To the left of the motion.

Define geostrophic wind.

Wind resulting from balance between pressure-gradient and Coriolis forces, flowing parallel to isobars.

How does surface friction modify geostrophic flow?

Slows wind and causes it to cross isobars toward lower pressure.

What does the Beaufort scale describe?

Empirical estimate of wind speed based on observed sea or land conditions.

Why does the general circulation exist?

To redistribute surplus solar energy from low to high latitudes via air and ocean motions.

Name the three cells in the three-cell model.

Hadley, Ferrel and Polar cells.

Where are trade winds located and in which direction do they blow?

0–30° latitude; from NE in Northern Hemisphere, SE in Southern Hemisphere toward the ITCZ.

Why is the Ferrel cell called ‘indirect’?

It is driven by adjacent Hadley and Polar cells rather than direct heating.

What pressure belt lies near 30° latitude and why are winds there light?

Subtropical highs (‘horse latitudes’); descending air produces weak pressure gradients.

What mid-latitude feature marks the Polar Front?

A belt of low pressure where polar easterlies meet mid-latitude westerlies.

Where is the polar-front jet stream typically found?

Near 9–12 km altitude around 45–60° latitude where horizontal temperature gradients are strong.

How do western boundary currents affect climate?

They transport warm water poleward along east coasts of continents, moderating climate.

Define thermohaline circulation.

Deep-ocean flow driven by density differences caused by temperature and salinity variations.

What is an air mass?

A large body of air with uniform temperature and humidity horizontally.

Describe typical weather with a warm front.

Widespread stratiform clouds, steady light-to-moderate precipitation, gradual temperature rise.

Describe typical weather with a cold front.

Steep uplift, cumuliform clouds, short-lived heavy showers or thunderstorms, temperature drop.

Distinguish cold-type from warm-type occlusion.

Cold-type: very cold air undercuts cold air ahead; warm-type: cool air rides over colder air.

What defines a stationary front?

Neither air mass advances; winds blow nearly parallel to the frontal zone.

List three ingredients for thunderstorm formation.

Moisture, instability and a lifting mechanism.

Identify the three stages of a single-cell thunderstorm.

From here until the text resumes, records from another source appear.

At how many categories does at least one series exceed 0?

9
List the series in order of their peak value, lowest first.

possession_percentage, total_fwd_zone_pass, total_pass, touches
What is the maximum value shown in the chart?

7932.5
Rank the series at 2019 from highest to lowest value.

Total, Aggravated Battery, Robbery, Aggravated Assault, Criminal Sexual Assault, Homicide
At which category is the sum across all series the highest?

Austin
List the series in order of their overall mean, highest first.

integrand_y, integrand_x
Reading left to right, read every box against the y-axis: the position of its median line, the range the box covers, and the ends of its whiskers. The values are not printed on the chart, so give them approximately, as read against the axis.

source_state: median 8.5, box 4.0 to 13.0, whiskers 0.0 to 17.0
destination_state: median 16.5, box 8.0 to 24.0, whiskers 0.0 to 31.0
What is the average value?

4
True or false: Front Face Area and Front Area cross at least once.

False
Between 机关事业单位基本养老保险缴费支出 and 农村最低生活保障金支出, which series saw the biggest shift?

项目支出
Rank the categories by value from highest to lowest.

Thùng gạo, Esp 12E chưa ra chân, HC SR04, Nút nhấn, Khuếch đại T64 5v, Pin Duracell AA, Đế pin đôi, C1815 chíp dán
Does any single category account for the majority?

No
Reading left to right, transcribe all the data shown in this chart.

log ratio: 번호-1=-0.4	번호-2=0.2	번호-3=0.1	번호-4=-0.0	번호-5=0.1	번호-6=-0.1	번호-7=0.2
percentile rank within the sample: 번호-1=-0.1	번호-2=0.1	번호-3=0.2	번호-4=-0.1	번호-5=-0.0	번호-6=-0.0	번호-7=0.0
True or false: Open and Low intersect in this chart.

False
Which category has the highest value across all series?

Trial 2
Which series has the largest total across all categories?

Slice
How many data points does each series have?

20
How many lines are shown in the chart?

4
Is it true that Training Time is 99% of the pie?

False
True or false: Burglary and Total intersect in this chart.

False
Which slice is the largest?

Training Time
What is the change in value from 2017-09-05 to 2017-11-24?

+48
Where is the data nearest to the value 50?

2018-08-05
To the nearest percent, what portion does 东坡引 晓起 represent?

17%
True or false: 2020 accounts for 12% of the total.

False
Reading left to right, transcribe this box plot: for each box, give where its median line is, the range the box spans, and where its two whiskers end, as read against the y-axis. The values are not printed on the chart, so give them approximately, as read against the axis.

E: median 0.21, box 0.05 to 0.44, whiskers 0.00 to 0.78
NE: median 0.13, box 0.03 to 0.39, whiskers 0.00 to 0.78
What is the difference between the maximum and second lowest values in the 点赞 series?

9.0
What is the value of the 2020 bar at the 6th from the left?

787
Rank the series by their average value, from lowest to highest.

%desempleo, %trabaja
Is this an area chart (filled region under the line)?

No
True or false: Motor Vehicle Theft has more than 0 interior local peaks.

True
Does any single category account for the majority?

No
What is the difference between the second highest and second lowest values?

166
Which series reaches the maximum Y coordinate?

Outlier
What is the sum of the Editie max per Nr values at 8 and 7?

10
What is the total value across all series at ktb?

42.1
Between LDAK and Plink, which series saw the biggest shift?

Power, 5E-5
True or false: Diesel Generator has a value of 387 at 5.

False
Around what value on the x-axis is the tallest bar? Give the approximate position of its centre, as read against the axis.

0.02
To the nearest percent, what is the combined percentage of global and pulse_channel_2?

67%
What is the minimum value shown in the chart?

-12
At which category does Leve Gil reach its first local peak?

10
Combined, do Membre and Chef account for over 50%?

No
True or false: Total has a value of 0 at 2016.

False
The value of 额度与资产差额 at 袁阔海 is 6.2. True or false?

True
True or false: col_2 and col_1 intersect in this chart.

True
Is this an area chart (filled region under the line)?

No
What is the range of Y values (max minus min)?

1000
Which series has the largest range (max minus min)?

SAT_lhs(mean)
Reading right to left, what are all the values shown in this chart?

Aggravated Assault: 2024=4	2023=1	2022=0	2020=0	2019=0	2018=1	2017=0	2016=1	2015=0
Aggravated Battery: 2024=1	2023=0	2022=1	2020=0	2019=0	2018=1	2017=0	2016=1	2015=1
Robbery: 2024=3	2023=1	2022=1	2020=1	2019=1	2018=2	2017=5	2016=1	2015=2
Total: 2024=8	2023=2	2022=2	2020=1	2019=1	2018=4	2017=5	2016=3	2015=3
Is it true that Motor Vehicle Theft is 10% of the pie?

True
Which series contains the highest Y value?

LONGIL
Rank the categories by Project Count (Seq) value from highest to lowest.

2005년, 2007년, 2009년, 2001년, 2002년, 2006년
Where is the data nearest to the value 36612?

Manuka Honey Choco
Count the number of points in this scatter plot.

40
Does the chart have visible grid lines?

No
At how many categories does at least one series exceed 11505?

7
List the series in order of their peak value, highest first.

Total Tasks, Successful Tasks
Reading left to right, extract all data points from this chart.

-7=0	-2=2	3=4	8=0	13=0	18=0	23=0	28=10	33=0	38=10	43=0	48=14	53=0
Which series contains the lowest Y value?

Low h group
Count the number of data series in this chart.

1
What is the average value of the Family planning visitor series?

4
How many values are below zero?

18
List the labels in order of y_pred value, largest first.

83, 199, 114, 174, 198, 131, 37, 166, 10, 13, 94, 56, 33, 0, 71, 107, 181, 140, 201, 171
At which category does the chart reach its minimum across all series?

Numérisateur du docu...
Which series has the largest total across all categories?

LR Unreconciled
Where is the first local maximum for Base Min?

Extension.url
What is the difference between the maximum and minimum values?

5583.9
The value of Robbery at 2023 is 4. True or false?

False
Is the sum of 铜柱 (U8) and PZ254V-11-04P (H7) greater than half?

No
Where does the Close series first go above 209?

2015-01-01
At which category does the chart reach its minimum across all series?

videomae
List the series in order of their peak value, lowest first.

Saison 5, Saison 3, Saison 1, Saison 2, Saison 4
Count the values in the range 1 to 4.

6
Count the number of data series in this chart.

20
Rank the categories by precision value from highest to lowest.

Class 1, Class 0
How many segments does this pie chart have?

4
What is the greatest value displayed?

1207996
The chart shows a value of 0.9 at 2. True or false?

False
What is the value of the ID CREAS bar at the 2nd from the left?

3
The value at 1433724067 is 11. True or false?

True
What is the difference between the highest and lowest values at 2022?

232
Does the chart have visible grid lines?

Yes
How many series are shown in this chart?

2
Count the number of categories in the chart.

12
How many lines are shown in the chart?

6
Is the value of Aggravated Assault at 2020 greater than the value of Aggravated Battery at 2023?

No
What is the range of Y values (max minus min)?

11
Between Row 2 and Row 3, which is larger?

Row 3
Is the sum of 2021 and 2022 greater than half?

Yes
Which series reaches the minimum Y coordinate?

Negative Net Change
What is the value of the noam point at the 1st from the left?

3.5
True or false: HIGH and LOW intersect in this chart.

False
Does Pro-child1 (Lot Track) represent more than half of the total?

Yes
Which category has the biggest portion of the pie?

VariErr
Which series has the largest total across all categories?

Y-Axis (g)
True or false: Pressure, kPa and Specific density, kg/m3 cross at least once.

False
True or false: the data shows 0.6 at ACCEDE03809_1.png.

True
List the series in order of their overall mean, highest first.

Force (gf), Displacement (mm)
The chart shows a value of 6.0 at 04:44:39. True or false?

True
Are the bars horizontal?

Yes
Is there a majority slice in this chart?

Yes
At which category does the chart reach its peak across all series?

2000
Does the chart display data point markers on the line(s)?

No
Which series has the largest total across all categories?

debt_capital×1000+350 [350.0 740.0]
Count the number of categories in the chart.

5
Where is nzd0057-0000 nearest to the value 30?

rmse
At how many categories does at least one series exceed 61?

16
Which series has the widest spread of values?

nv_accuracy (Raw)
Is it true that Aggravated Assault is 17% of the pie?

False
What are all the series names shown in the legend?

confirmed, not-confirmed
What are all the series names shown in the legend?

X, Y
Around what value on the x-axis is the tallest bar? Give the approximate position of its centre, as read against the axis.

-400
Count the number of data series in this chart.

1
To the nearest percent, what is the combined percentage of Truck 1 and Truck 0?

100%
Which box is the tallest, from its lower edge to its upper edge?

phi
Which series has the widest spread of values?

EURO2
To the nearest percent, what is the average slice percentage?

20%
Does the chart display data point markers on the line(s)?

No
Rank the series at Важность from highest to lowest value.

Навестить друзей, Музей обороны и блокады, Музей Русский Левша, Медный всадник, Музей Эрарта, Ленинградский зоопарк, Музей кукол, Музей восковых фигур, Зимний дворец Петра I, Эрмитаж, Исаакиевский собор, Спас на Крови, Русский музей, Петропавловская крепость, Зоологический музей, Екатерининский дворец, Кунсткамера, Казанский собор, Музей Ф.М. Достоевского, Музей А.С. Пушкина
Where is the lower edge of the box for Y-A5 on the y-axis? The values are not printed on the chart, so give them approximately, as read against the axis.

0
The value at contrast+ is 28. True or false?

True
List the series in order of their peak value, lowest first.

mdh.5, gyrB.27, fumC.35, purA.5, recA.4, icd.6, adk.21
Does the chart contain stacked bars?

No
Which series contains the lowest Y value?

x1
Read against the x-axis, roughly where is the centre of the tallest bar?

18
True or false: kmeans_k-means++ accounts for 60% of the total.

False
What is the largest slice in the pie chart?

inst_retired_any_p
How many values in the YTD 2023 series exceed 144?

Cumulus (up-draft), mature (up- & downdrafts, precipitation), dissipating (downdrafts dominate).

What is a squall line?

A linear mesoscale band of organised thunderstorms, usually ahead of a cold front.

Define a supercell thunderstorm.

A highly organised, rotating (mesocyclone) storm capable of severe weather, large hail and tornadoes.

How is tornado intensity classified?

Enhanced Fujita (EF) scale from EF-0 to EF-5 based on damage.

Give the wind-speed thresholds for tropical-cyclone stages.

< 63 km h⁻¹ depression, 63–118 km h⁻¹ tropical storm, ≥ 119 km h⁻¹ hurricane/typhoon.

Provide the UNFCCC definition of climate change.

A climate change attributable directly or indirectly to human activity that alters atmospheric composition.